In the last few videos we talked about how to do forward propagation and

back propagation in a neural network in order to compute derivatives.

But back prop as an algorithm has a lot of details and

can be a little bit tricky to implement.

And one unfortunate property is that there are many ways to

have subtle bugs in back prop.

So that if you run it with gradient descent or

some other optimizational algorithm, it could actually look like it's working.

And your cost function,

J of theta may end up decreasing on every iteration of gradient descent.

But this could prove true even though there might be some

bug in your implementation of back prop.

So that it looks J of theta is decreasing, but

you might just wind up with a neural network that has a higher level of

error than you would with a bug free implementation.

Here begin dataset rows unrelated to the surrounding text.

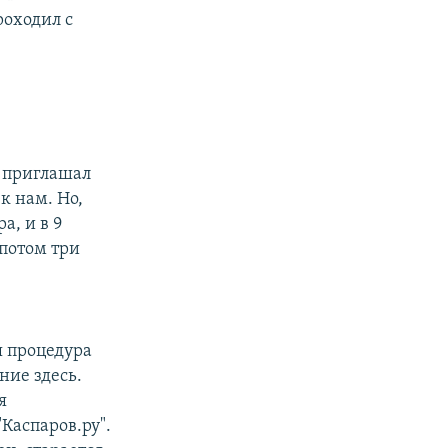
роходил с
л приглашал
к нам. Но,
а, и в 9
 потом три
ья процедура
ние здесь.
я
Каспаров.ру".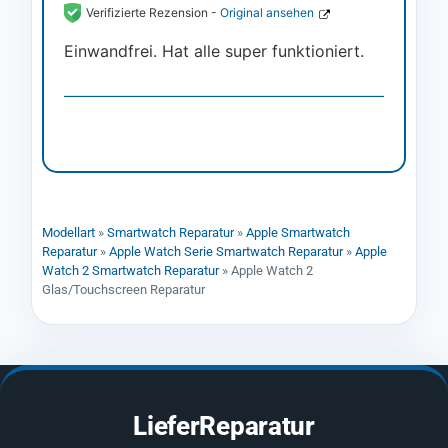
Verifizierte Rezension -
Original ansehen
Einwandfrei. Hat alle super funktioniert.
Modellart
»
Smartwatch Reparatur
»
Apple Smartwatch
Reparatur
»
Apple Watch Serie Smartwatch Reparatur
»
Apple
Watch 2 Smartwatch Reparatur
»
Apple Watch 2
Glas/Touchscreen Reparatur
LieferReparatur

And you might just not know that there was this subtle bug that was giving you

worse performance.

So, what can we do about this?

There's an idea called gradient checking

that eliminates almost all of these problems.

So, today every time I implement back propagation or

a similar gradient to a [INAUDIBLE] on a neural network or

any other reasonably complex model, I always implement gradient checking.

And if you do this, it will help you make sure and sort of gain high confidence that

your implementation of four prop and back prop or whatever is 100% correct.

And from what I've seen this pretty much eliminates all the problems associated

with a sort of a buggy implementation as a back prop.

And in the previous videos I asked you to take on faith that the formulas I gave for

computing the deltas and the vs and so on, I asked you to take on

faith that those actually do compute the gradients of the cost function.

But once you implement numerical gradient checking, which is the topic of this

video, you'll be able to absolute verify for yourself that the code you're writing

does indeed, is indeed computing the derivative of the cross function J.